-------- Dataset

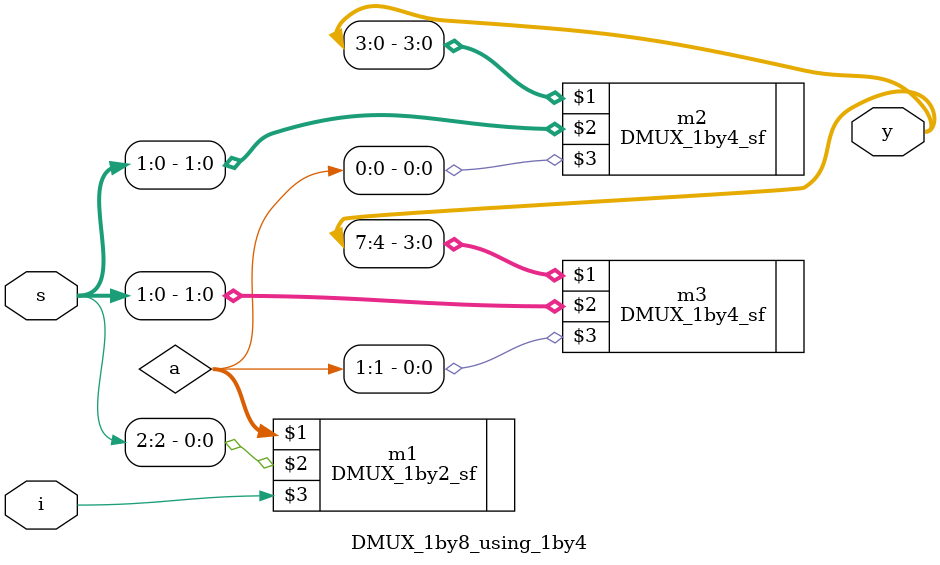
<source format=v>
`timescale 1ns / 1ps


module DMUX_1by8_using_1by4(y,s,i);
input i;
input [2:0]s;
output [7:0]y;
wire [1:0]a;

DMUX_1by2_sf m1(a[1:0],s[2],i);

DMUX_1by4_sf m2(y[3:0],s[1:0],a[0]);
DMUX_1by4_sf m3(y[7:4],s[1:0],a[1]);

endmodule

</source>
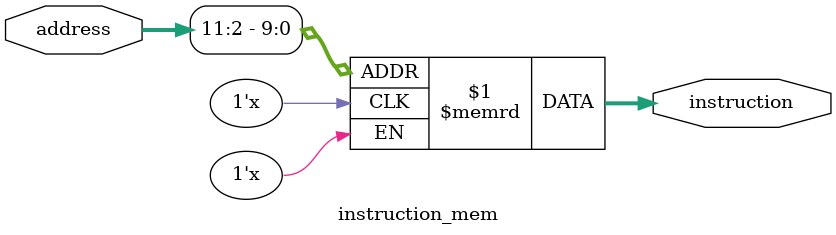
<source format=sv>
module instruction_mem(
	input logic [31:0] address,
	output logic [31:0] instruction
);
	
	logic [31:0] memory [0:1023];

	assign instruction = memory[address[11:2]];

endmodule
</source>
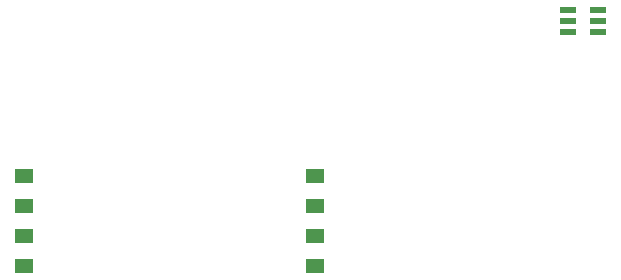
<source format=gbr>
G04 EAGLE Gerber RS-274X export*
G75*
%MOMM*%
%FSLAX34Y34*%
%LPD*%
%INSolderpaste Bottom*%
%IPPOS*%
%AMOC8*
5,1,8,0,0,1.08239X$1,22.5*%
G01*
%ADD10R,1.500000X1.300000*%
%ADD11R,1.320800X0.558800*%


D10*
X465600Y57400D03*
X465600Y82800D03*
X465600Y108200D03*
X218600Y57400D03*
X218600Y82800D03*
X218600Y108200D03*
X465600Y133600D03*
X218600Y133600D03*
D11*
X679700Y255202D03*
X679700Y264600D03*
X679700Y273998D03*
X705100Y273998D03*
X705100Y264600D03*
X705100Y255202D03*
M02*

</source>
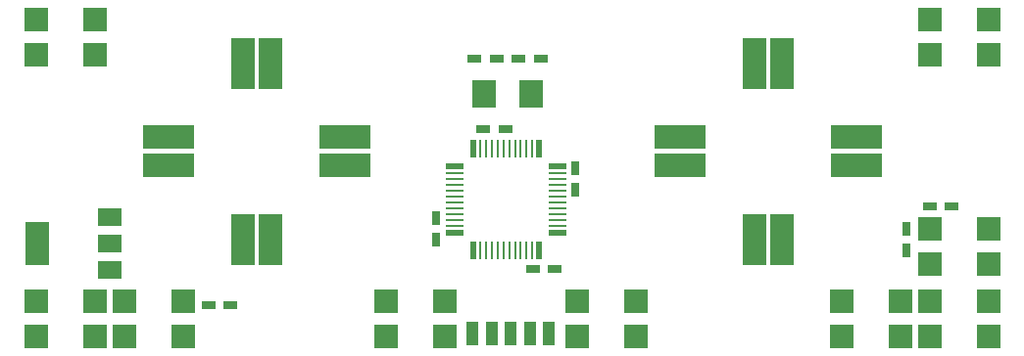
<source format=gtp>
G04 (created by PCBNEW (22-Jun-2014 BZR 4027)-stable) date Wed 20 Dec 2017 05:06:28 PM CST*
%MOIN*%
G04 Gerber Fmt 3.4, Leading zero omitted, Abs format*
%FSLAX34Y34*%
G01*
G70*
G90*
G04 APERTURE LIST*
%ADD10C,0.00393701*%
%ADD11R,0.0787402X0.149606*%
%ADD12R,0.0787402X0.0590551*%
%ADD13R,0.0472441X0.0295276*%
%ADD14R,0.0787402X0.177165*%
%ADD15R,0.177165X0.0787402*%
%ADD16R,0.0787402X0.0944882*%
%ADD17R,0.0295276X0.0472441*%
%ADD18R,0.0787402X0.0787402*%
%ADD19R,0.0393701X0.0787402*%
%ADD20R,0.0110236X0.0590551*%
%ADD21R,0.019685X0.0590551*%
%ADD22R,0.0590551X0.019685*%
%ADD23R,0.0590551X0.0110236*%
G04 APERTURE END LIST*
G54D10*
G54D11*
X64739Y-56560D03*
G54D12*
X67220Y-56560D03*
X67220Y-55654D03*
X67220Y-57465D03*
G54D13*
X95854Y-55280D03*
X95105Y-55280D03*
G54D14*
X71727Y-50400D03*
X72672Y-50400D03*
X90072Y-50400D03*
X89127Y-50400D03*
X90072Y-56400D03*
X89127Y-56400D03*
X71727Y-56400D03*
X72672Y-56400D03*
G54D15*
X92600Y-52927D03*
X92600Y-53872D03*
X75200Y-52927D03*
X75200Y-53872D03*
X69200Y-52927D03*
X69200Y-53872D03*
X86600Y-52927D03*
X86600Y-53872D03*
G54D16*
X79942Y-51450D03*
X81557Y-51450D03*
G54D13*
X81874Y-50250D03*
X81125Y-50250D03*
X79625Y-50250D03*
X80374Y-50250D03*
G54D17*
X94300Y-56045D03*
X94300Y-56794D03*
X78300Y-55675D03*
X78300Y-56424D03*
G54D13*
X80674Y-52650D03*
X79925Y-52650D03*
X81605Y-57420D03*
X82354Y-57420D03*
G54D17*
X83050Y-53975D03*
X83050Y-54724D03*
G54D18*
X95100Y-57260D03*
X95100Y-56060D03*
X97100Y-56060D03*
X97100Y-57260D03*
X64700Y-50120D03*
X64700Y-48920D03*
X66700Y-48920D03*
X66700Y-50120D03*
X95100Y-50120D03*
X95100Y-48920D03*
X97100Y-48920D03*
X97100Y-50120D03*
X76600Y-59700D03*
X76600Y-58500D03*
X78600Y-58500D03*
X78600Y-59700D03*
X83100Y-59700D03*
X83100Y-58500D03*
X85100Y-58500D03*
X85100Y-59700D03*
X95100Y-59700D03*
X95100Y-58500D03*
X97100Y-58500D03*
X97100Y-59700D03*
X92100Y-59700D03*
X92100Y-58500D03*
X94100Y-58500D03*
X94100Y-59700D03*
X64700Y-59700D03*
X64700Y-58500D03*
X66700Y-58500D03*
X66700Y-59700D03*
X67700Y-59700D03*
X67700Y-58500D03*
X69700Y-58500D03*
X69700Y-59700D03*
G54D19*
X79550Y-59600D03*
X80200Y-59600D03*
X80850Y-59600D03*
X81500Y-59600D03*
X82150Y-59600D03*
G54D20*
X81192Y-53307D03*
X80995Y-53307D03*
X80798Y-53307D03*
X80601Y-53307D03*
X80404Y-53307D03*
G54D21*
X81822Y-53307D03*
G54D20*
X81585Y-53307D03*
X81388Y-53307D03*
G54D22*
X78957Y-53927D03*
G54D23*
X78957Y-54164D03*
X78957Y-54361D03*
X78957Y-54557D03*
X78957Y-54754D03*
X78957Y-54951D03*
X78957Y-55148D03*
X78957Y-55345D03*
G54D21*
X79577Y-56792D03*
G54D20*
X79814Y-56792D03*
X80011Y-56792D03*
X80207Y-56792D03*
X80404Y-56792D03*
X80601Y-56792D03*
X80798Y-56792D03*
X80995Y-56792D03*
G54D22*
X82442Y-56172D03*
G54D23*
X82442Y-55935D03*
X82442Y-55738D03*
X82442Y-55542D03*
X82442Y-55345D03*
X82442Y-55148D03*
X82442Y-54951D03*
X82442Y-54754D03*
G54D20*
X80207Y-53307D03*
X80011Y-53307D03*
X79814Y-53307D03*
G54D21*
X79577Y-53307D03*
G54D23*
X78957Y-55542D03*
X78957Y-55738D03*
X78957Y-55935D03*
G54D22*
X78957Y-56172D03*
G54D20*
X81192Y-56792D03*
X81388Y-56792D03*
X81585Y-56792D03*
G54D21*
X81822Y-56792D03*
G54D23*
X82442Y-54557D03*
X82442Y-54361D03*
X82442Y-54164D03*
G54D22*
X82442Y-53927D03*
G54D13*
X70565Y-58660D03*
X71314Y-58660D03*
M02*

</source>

----------------

### Required action
Which lines of the data include the string "address"? Copy each of them.

### Solution below
	input logic [31:0] address,
	assign instruction = memory[address[11:2]];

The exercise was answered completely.